• Exercise directions
Where in the records does the word "linecap" occur? Copy each line in which it does.

[Dataset entries]
[Start of Attachment]

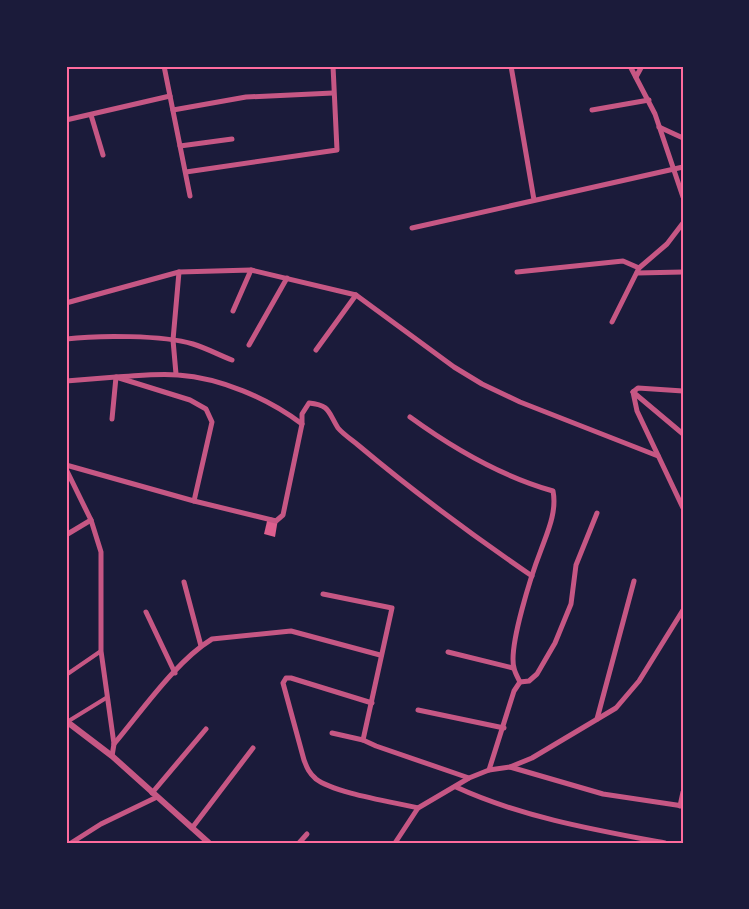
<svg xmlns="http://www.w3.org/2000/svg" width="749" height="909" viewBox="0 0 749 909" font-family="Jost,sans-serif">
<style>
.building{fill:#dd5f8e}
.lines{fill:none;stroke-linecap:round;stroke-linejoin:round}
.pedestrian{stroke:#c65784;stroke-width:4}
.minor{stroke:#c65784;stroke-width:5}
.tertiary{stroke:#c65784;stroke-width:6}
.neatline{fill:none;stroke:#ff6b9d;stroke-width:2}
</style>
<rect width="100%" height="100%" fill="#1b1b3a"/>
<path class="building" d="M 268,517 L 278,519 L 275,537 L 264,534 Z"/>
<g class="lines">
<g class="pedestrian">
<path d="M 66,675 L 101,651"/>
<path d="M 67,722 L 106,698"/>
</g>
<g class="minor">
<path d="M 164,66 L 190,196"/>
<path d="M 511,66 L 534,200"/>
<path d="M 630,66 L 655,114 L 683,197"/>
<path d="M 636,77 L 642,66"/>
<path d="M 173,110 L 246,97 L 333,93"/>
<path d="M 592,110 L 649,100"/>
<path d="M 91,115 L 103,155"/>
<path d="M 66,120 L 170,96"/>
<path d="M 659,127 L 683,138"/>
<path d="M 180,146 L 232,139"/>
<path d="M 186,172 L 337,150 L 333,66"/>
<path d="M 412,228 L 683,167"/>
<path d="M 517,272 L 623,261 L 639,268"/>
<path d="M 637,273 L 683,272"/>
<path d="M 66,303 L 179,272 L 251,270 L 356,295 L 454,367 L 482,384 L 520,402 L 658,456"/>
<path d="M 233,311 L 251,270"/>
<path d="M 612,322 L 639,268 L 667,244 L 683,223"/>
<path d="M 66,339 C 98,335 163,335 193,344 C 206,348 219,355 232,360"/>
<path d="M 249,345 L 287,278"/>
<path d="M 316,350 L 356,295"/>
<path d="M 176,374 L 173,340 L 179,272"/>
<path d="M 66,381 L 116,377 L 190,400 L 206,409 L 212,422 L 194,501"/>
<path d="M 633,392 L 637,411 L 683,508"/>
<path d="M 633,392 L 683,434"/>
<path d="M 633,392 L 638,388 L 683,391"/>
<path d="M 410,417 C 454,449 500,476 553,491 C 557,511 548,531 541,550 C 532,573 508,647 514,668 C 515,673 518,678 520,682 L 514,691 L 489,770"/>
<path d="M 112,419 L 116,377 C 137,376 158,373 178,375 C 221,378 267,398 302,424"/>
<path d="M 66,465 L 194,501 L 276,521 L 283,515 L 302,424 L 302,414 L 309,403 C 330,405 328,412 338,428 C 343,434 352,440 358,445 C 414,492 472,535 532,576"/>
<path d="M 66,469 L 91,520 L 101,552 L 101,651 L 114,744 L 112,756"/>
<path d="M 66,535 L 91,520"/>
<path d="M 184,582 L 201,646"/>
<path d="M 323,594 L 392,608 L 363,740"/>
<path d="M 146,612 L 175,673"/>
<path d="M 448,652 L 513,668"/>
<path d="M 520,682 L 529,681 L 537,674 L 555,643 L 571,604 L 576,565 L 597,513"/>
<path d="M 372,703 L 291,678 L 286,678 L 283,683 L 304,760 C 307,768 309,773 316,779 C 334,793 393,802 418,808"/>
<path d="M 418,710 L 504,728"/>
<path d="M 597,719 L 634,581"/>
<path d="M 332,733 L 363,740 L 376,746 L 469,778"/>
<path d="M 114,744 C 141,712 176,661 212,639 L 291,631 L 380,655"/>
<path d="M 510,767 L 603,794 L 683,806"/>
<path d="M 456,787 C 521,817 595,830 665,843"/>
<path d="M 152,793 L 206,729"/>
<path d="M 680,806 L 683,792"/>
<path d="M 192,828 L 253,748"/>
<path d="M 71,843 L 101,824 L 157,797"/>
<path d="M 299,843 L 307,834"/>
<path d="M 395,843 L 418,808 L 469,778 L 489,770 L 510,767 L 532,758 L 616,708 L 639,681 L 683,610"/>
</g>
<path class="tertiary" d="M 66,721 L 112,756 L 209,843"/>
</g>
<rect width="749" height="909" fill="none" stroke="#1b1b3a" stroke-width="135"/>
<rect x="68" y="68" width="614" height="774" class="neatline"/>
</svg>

[End of Attachment]
[Start of Attachment]

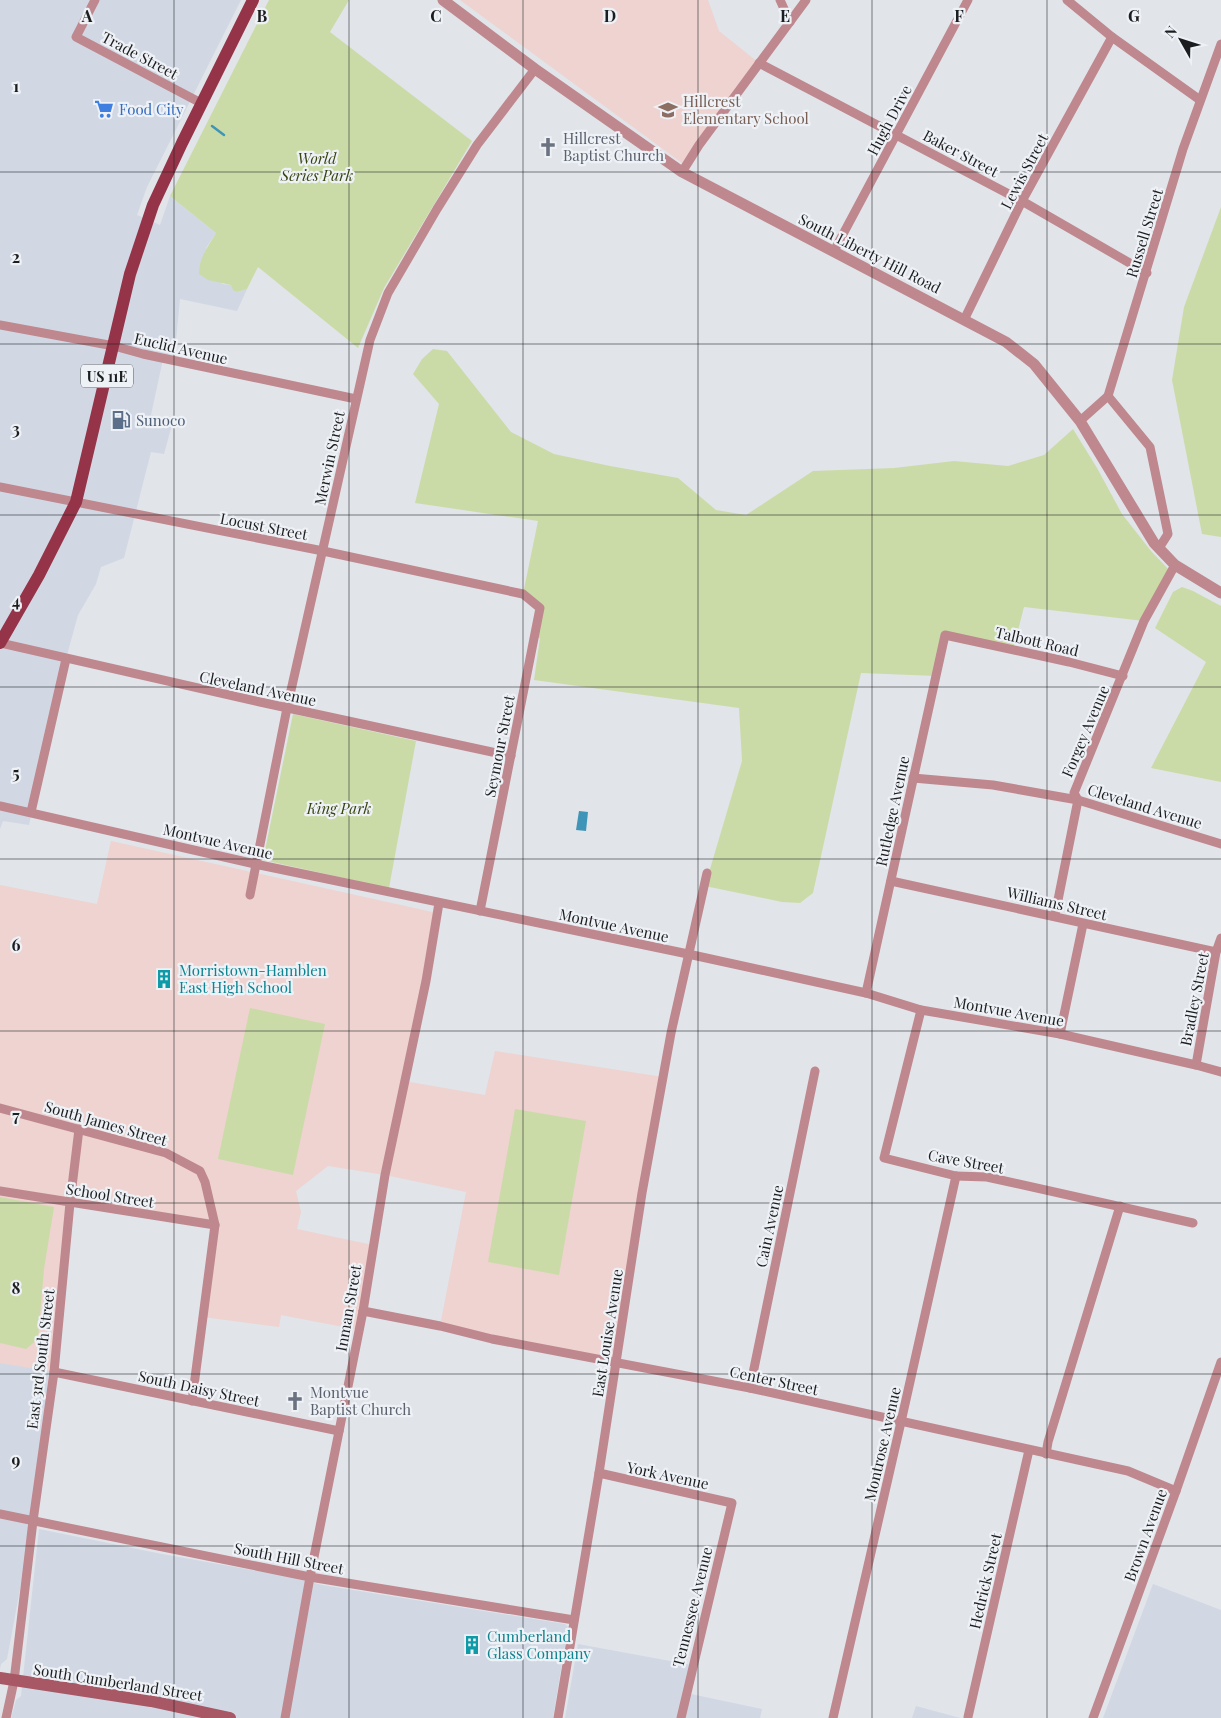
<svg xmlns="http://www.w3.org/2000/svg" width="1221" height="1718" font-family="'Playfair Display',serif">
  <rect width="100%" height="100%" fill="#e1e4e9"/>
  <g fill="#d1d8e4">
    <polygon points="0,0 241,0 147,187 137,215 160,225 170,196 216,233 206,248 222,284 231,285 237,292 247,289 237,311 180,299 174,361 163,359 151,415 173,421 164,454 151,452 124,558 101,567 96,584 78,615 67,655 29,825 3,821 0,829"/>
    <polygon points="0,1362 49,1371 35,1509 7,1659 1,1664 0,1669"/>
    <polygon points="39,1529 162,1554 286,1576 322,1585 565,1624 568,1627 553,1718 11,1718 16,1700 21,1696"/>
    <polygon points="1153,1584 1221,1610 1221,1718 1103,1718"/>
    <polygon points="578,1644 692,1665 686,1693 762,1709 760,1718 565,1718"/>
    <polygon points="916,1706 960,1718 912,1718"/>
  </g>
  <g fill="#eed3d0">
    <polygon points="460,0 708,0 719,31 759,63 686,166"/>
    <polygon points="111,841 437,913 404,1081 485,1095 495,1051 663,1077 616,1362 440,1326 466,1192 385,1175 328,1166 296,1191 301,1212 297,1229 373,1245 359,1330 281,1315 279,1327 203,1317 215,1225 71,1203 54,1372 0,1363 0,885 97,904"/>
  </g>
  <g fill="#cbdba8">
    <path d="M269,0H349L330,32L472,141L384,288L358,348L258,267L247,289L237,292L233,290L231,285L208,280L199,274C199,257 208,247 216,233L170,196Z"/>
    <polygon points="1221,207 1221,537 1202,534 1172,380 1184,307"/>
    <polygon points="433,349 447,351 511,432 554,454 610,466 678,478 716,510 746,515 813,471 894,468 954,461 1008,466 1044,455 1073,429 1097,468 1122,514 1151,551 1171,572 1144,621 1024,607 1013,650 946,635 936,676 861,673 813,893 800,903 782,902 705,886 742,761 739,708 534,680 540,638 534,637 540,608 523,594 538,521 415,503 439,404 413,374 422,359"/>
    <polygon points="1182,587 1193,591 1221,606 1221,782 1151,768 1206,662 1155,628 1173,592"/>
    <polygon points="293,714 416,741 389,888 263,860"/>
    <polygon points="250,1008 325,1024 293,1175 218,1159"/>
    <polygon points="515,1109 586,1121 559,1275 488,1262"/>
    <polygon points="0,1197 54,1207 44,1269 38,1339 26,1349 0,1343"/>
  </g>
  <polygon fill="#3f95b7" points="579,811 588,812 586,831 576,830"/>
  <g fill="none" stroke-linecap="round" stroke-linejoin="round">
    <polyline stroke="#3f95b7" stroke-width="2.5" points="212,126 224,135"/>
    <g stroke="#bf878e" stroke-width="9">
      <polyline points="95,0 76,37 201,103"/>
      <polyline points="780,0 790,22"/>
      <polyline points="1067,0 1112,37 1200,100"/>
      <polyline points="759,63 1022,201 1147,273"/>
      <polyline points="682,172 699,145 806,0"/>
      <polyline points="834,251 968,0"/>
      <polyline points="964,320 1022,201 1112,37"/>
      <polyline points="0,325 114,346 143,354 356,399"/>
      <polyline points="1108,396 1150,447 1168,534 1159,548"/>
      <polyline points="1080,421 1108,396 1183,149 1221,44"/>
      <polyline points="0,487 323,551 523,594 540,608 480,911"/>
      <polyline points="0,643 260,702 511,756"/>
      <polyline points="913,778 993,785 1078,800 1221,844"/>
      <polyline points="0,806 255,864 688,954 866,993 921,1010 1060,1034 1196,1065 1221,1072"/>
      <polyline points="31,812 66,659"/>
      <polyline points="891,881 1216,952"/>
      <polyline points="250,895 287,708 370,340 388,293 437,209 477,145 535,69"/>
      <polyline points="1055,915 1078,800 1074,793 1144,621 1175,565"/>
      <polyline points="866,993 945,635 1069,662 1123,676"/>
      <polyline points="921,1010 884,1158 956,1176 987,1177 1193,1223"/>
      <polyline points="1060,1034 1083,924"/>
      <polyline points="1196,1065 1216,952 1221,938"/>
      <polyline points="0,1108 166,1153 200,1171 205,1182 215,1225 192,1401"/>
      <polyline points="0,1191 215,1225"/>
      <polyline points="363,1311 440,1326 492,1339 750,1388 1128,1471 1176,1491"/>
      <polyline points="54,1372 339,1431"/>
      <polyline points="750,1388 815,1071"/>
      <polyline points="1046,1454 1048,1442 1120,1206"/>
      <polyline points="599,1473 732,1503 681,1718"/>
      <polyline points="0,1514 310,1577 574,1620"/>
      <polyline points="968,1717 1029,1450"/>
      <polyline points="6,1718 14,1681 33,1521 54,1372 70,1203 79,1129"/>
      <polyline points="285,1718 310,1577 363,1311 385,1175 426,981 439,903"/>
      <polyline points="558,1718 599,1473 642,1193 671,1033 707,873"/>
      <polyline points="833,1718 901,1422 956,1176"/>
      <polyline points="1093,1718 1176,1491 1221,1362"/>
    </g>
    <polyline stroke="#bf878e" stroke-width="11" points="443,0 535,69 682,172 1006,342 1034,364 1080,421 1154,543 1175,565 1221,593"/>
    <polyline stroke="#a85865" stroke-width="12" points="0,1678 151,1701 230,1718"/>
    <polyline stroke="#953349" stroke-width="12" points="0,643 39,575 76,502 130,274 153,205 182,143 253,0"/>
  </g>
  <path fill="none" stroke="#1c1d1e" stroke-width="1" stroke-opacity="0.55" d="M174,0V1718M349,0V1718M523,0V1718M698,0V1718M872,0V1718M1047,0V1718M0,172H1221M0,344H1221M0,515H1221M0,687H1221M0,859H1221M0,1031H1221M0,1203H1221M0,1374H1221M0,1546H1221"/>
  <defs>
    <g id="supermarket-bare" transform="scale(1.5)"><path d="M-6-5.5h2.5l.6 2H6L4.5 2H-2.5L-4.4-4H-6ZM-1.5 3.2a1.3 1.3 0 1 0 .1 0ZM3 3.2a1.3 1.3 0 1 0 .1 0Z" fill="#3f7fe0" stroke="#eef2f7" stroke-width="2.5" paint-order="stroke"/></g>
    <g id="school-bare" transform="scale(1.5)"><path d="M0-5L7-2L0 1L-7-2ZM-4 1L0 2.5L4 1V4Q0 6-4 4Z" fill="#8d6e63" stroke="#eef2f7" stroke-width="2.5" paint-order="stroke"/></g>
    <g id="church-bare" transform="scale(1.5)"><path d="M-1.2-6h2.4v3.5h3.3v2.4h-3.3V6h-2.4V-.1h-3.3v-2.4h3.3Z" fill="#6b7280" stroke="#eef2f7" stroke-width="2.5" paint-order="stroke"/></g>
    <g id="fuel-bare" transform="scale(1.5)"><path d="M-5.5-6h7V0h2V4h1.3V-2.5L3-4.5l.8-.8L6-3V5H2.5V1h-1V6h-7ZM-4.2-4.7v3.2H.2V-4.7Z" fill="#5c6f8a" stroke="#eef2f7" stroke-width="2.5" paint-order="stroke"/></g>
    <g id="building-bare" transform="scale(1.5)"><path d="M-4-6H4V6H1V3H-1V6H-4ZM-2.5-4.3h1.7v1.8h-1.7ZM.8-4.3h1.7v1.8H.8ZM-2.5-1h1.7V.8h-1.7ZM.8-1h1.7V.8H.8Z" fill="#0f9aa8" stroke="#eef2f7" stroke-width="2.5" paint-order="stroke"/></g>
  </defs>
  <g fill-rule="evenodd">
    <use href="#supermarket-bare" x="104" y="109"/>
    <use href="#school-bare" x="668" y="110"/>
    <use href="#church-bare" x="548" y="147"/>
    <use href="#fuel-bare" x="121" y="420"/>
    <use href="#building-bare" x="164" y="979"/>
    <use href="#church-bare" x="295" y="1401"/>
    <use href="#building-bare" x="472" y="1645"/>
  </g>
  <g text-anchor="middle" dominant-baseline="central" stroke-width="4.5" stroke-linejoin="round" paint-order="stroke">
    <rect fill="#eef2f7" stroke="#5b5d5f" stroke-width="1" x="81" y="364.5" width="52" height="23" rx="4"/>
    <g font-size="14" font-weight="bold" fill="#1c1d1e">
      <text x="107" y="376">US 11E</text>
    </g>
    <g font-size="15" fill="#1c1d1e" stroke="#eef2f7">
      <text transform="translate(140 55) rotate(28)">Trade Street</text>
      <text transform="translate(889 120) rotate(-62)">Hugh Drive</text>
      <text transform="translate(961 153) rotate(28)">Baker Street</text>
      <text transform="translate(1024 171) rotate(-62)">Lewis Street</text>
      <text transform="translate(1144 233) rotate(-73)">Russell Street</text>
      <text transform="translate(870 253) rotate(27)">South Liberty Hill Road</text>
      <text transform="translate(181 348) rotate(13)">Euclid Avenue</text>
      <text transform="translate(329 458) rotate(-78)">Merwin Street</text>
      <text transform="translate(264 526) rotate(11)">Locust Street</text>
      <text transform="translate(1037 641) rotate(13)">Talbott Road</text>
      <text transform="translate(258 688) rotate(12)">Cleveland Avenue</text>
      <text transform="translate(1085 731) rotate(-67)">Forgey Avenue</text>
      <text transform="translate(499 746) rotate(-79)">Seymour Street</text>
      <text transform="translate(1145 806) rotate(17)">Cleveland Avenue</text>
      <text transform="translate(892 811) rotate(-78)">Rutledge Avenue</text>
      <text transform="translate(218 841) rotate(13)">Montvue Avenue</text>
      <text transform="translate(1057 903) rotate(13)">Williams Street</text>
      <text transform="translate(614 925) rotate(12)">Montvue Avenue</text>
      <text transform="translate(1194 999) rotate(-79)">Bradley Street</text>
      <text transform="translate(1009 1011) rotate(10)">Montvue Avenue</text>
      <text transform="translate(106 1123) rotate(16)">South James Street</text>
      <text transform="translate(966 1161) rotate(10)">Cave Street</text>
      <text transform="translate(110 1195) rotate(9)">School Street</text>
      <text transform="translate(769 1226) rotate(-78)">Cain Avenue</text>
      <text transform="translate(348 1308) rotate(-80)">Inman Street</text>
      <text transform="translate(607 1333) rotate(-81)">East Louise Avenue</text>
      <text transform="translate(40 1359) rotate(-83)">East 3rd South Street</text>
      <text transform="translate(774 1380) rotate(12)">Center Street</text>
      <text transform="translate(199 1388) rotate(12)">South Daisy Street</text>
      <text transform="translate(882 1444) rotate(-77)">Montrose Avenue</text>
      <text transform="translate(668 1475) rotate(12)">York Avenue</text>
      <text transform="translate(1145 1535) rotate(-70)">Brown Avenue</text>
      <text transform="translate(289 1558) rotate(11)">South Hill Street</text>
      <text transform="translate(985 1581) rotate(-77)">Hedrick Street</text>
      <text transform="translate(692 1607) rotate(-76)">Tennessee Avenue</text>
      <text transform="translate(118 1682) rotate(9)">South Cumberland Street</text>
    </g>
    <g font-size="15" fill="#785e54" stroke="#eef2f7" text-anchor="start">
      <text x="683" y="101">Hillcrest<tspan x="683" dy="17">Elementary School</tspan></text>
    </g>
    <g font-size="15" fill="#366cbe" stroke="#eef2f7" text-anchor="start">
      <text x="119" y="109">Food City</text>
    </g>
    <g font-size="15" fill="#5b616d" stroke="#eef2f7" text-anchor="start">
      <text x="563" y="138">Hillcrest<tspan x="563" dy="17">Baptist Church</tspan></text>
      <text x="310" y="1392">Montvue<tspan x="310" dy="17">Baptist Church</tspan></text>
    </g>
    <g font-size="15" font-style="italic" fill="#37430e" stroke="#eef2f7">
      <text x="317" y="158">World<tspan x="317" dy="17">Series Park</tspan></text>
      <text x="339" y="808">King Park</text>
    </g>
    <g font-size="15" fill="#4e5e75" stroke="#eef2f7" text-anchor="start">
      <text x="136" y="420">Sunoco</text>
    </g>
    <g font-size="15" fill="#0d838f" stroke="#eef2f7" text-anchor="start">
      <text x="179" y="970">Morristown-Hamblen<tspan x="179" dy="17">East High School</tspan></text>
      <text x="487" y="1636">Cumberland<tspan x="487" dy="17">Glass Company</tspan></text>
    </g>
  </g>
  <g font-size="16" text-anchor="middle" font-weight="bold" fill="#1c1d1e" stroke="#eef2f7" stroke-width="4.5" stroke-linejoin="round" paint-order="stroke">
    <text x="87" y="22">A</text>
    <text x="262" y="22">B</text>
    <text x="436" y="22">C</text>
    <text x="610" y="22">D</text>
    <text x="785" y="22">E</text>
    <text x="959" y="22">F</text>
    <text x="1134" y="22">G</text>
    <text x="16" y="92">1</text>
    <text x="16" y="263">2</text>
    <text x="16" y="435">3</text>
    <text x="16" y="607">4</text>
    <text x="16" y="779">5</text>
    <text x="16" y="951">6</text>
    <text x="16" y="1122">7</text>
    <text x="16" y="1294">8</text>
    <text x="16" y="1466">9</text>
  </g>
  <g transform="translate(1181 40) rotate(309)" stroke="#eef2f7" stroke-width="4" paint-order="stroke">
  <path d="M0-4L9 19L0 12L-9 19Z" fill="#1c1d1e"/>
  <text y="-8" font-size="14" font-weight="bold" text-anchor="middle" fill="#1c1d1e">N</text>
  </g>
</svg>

[End of Attachment]

• Task solution
.lines{fill:none;stroke-linecap:round;stroke-linejoin:round}
  <g fill="none" stroke-linecap="round" stroke-linejoin="round">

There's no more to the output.